Time Limit: 1000MS Memory Limit: 65536K

Special Judge


The City has a number of municipal buildings and a number of fallout shelters that were build specially to hide municipal workers in case of a nuclear war. Each fallout shelter has a limited capacity in terms of a number of people it can accommodate, and there’s almost no excess capacity in The City’s fallout shelters. Ideally, all workers from a given municipal building shall run to the nearest fallout shelter. However, this will lead to overcrowding of some fallout shelters, while others will be half-empty at the same time.

To address this problem, The City Council has developed a special evacuation plan. Instead of assigning every worker to a fallout shelter individually (which will be a huge amount of information to keep), they allocated fallout shelters to municipal buildings, listing the number of workers from every building that shall use a given fallout shelter, and left the task of individual assignments to the buildings’ management. The plan takes into account a number of workers in every building - all of them are assigned to fallout shelters, and a limited capacity of each fallout shelter - every fallout shelter is assigned to no more workers then it can accommodate, though some fallout shelters may be not used completely.

The City Council claims that their evacuation plan is optimal, in the sense that it minimizes the total time to reach fallout shelters for all workers in The City, which is the sum for all workers of the time to go from the worker’s municipal building to the fallout shelter assigned to this worker.

The City Mayor, well known for his constant confrontation with The City Council, does not buy their claim and hires you as an independent consultant to verify the evacuation plan. Your task is to either ensure that the evacuation plan is indeed optimal, or to prove otherwise by presenting another evacuation plan with the smaller total time to reach fallout shelters, thus clearly exposing The City Council’s incompetence.

During initial requirements gathering phase of your project, you have found that The City is represented by a rectangular grid. The location of municipal buildings and fallout shelters is specified by two integer numbers and the time to go between municipal building at the location (Xi, Yi) and the fallout shelter at the location (Pj, Qj) is Di,j = |Xi - Pj| + |Yi - Qj| + 1 minutes.


The input consists of The City description and the evacuation plan description. The first line of the input file consists of two numbers N and M separated by a space. N (1 ≤ N ≤ 100) is a number of municipal buildings in The City (all municipal buildings are numbered from 1 to N). M (1 ≤ M ≤ 100) is a number of fallout shelters in The City (all fallout shelters are numbered from 1 to M).

The following N lines describe municipal buildings. Each line contains there integer numbers Xi, Yi, and Bi separated by spaces, where Xi, Yi (-1000 ≤ Xi, Yi ≤ 1000) are the coordinates of the building, and Bi (1 ≤ Bi ≤ 1000) is the number of workers in this building.

*Information shown*

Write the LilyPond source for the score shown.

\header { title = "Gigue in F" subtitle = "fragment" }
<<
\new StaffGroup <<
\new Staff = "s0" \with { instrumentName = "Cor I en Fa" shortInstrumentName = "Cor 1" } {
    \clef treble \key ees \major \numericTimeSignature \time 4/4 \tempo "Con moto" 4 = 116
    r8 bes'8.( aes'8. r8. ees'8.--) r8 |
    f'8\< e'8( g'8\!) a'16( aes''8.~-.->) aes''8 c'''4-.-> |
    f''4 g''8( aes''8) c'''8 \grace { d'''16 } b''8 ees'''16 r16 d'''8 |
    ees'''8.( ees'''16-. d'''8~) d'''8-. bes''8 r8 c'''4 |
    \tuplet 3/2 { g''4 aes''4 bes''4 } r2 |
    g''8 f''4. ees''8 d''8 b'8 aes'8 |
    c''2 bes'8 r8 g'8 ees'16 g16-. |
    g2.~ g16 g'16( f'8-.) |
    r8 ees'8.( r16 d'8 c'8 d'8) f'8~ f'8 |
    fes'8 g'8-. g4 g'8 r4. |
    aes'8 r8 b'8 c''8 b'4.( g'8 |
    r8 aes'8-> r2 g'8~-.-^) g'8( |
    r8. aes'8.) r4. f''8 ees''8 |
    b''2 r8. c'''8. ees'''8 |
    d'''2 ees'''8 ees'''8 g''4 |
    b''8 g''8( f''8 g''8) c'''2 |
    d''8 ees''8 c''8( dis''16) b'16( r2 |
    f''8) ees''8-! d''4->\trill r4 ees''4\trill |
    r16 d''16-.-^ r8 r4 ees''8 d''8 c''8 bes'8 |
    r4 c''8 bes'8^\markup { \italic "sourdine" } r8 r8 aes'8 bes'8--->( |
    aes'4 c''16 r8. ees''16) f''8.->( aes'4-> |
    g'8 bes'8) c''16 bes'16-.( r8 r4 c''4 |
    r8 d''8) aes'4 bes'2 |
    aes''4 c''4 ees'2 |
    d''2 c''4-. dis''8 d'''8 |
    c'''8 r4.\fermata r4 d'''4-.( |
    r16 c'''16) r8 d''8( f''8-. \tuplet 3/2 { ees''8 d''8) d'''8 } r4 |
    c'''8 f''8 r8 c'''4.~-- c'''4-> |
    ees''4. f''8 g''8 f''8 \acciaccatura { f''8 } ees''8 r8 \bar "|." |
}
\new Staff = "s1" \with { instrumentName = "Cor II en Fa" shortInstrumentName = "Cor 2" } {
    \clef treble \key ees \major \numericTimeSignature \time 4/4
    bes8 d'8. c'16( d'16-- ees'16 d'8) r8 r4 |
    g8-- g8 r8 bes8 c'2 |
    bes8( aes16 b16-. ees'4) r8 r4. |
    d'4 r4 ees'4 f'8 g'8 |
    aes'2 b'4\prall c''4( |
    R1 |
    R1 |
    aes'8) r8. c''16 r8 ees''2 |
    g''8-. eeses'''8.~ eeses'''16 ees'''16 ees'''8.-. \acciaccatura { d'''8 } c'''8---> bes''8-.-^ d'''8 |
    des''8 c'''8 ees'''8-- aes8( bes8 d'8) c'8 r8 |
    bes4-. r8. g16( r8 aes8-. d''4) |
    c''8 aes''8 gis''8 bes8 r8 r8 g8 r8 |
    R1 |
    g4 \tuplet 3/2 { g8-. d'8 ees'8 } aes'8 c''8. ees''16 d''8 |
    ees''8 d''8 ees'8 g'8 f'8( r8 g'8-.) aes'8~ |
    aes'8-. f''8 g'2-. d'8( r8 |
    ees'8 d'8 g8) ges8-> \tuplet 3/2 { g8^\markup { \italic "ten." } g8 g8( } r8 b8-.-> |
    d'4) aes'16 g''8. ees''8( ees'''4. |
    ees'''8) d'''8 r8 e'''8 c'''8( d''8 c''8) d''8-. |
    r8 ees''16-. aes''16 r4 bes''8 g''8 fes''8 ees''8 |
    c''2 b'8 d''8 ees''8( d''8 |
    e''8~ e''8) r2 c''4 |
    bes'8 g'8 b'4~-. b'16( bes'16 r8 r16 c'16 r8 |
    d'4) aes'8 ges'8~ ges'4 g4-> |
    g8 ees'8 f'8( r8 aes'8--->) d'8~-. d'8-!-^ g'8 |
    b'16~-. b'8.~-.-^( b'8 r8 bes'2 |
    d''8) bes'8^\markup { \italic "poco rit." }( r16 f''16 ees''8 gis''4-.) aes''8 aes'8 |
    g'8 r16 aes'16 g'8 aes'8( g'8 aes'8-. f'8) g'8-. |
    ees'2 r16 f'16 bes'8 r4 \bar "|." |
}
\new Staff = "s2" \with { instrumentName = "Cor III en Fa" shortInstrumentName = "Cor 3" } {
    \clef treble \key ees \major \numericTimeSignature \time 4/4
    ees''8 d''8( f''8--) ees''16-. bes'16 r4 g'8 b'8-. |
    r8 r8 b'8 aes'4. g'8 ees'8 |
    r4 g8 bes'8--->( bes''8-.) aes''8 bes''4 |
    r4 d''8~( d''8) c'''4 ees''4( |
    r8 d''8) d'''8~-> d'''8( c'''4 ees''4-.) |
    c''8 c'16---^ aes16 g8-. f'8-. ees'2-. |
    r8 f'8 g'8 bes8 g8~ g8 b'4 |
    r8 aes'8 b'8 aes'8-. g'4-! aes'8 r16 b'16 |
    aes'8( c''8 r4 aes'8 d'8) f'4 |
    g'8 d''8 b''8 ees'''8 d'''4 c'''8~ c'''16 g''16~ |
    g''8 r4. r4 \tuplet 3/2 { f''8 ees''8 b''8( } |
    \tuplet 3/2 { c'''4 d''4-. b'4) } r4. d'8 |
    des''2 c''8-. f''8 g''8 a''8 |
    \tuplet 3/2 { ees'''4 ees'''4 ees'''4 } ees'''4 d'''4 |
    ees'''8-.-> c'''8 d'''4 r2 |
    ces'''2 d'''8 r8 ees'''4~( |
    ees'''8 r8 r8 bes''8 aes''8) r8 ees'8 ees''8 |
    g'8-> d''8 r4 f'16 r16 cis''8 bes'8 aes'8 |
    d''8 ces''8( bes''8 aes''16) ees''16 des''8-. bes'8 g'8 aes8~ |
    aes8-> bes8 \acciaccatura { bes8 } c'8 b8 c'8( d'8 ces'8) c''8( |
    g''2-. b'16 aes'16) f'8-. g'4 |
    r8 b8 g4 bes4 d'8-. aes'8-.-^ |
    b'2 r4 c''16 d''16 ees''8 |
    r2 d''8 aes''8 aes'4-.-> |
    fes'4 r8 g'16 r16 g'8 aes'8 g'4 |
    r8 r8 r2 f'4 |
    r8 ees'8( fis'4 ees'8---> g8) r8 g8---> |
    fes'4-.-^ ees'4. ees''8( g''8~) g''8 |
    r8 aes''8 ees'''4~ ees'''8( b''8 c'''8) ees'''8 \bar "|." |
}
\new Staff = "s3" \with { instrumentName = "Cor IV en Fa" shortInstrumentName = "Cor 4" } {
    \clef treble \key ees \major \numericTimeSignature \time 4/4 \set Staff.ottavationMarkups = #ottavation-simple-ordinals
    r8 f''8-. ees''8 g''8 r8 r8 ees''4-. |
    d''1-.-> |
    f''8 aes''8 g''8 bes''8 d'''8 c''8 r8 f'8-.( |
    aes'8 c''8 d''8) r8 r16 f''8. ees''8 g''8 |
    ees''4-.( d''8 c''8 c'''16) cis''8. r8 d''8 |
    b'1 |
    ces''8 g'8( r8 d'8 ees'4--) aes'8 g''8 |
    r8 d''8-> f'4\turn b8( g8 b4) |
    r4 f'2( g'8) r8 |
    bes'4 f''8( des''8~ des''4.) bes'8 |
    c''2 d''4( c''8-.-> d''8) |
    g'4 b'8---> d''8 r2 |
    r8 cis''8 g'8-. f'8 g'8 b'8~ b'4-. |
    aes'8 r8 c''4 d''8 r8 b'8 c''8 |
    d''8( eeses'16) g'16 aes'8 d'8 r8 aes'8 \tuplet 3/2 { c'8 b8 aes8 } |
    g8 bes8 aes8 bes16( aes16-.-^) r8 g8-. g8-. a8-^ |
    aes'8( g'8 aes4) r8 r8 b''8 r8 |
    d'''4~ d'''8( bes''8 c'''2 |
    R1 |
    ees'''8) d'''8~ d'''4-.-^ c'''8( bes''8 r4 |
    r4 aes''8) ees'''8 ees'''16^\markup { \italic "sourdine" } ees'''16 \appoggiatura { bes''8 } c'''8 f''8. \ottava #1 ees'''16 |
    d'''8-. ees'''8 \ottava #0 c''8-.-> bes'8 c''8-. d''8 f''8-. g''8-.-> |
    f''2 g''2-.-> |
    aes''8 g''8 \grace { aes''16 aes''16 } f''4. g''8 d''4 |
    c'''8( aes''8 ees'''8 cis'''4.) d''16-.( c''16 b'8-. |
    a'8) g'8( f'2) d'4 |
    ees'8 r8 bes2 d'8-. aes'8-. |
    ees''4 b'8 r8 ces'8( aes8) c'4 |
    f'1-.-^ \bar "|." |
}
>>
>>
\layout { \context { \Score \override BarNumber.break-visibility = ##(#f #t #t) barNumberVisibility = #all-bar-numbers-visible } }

*Written exercise A*
Using the fallout shelter problem statement, say whether each claim agrees with it. Answer yes or no for each, and quote the words that decide it.
(i) A municipal building can hold at most 1000 workers.
(ii) The time to go from a building to a shelter is the straight-line distance between them.
(iii) Under the plan, some fallout shelters might not be filled to capacity.
*Written exercise B*
Extend the fallout shelter problem statement, picking up right after its last sentence.
The rows have nothing to do with what comes next.

*Task response A*
(i) Yes: "Bi (1 ≤ Bi ≤ 1000) is the number of workers in this building."
(ii) No: "Di,j = |Xi - Pj| + |Yi - Qj| + 1 minutes."
(iii) Yes: "though some fallout shelters may be not used completely."

*Task response B*
The description of municipal buildings is followed by M lines that describe fallout shelters. Each line contains three integer numbers Pj, Qj, and Cj separated by spaces, where Pi, Qi (-1000 ≤ Pj, Qj ≤ 1000) are the coordinates of the fallout shelter, and Cj (1 ≤ Cj ≤ 1000) is the capacity of this shelter.

The description of The City Council’s evacuation plan follows on the next N lines. Each line represents an evacuation plan for a single building (in the order they are given in The City description). The evacuation plan of ith municipal building consists of M integer numbers Ei,j separated by spaces. Ei,j (0 ≤ Ei,j ≤ 1000) is a number of workers that shall evacuate from the ith municipal building to the jth fallout shelter.

The plan in the input file is guaranteed to be valid. Namely, it calls for an evacuation of the exact number of workers that are actually working in any given municipal building according to The City description and does not exceed the capacity of any given fallout shelter.


If The City Council’s plan is optimal, then write to the output the single word OPTIMAL. Otherwise, write the word SUBOPTIMAL on the first line, followed by N lines that describe your plan in the same format as in the input file. Your plan need not be optimal itself, but must be valid and better than The City Council’s one.

Sample Input

3 4

-3 3 5

-2 -2 6

2 2 5

-1 1 3

1 1 4

-2 -2 7

0 -1 3

3 1 1 0

0 0 6 0

0 3 0 2

Sample Output


3 0 1 1

0 0 6 0

0 4 0 1


Northeastern Europe 2002






#include <cstdio>
#include <cstring>
#include <cstdlib>
#include <cmath>
#include <iostream>
#include <queue>
#include <algorithm>

using namespace std;

const int INF = 0x3f3f3f3f;

const int Max = 210;

typedef struct node
    int x,y,num;

int Map[Max][Max],Cost[Max][Max],Num[Max];

Point  Z[Max],B[Max];

int dis[Max],pre[Max],Du[Max];

bool vis[Max];

int n,m,s,t;

int ok(Point a,Point b)
    return abs(a.x-b.x)+abs(a.y-b.y)+1;

int SPFA() //判断是不是有负圈
    for(int i=0;i<=t;i++)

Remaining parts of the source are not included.